Investing gives you the chance to grow your nest egg into a fortune. But investing can be confusing to a lot of folks, which may be part of the reason that only about half of all Americans own any stock.
Investing in stocks can mean everything from using spare cash in a passive investing strategy to going all-out day trading penny stocks. Here’s what you need to know about stocks.
Investing 101: Basic growth for passive investors
When you save money, you’re building a nest egg for your future. But saving alone isn’t enough. Thanks to inflation, the dollars that you save today will be worth less than they are now by the time you retire. So what can you do?
You need to find a way to beat inflation — a way to get more interest on your money than you would lose because the reduced value of each dollar and cent. A savings account — not only a checking account — is a start, but the real power comes from investing.
The stock market tends to increase in value over time, which means that cautious and beginning investors can do pretty well by simply investing in index funds and large, low-risk (and low-reward, of course) “blue chip” stocks. A “buy and hold” strategy is a good beginning move for investors: Just get some stock and hold onto it, trusting the market to go up over time.
Dirty details about stocks
Of course, stocks aren’t quite as simple as we just made them sound. They reflect the market’s opinion of the value of a given company. That assessment can go up and down for individual stocks, and the entire market can fluctuate, too.
Buy-and-hold investors trust the market to go up in the long term and resign themselves to simply weathering market downturns. More aggressive investors, however, will try to time their moves to ride big market booms and avoid downturns. They’ll also pick out individual stocks that they believe in.
Investors can even “short” stocks that they don’t believe in.
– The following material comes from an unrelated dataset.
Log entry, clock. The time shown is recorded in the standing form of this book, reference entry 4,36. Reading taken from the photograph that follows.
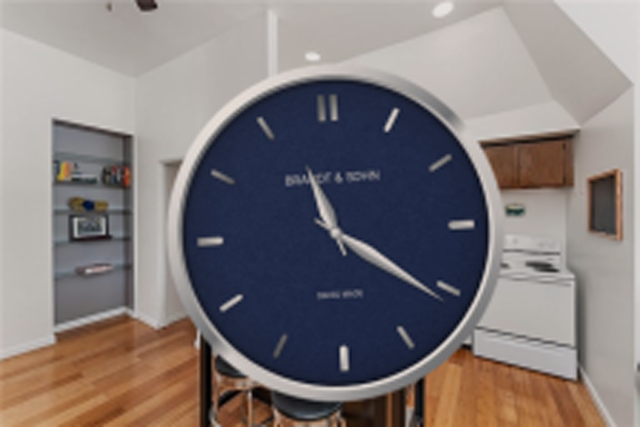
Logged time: 11,21
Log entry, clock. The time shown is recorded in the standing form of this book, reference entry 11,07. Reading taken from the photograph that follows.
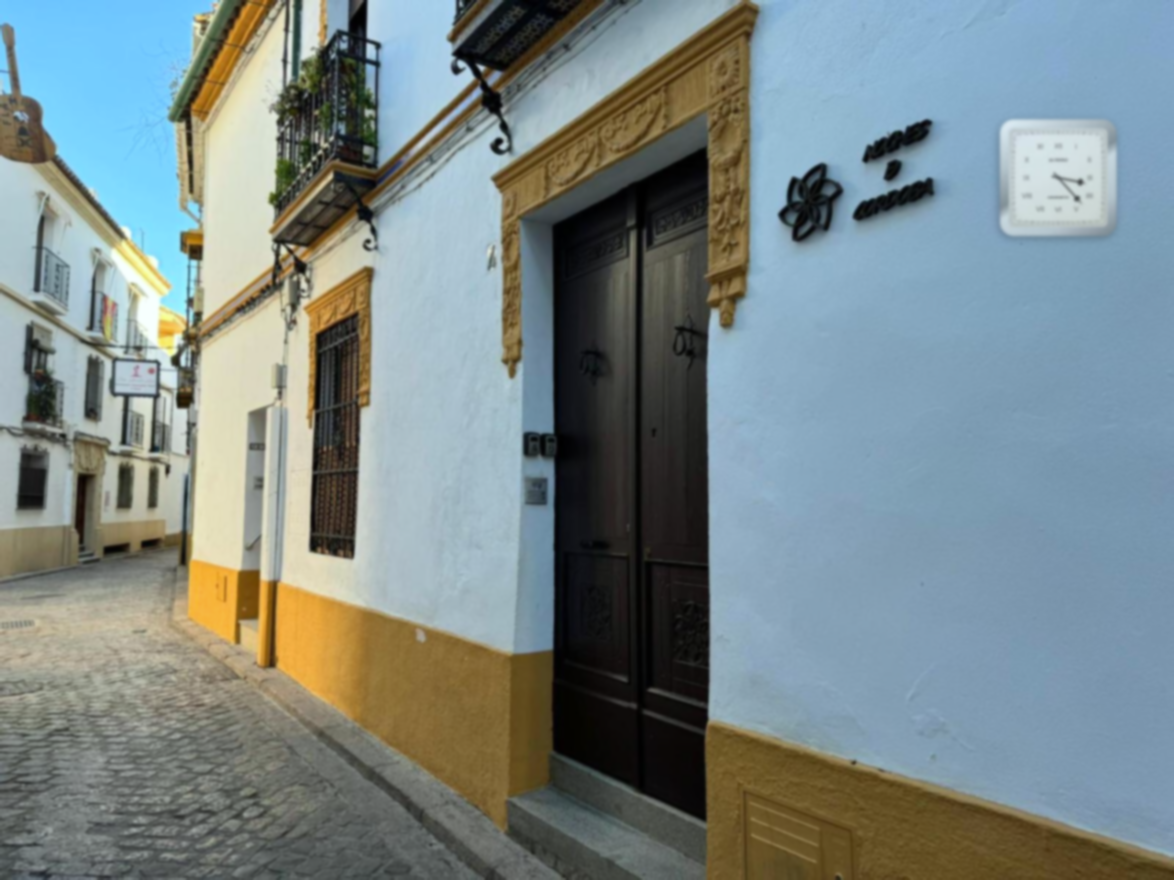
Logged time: 3,23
Shorting involves promising to sell stocks you don’t own for a given price. If the stock price drops, you can snap it up for less and sell it right away for the (higher) agreed-upon price. That’s an instant profit. Of course, if the stock goes up, you’ll have to lose money to complete the agreement.
Big risks and big rewards
Serious investors may even dabble in so-called “penny stocks.” Penny stocks are low-priced stocks that, because of their small size and low value, can be extremely volatile. Because risk and reward are tied together in the stock market, the opportunities in penny stocks can be huge.
There are dangers, too, of course, which is why you’ll find that investors are more likely to be day trading penny stocks than buying and holding them in passive accounts. You need to know your stuff and be active to make cash in penny stocks!
But that’s precisely the point, of course. The stock market affords different opportunities to different people. If stocks aren’t your thing, a financial adviser can help you set up a balanced portfolio for slow and steady growth. But if a more aggressive approach suits you, you can and should consider learning more and perhaps even becoming a day trader. Whatever you choose, good luck!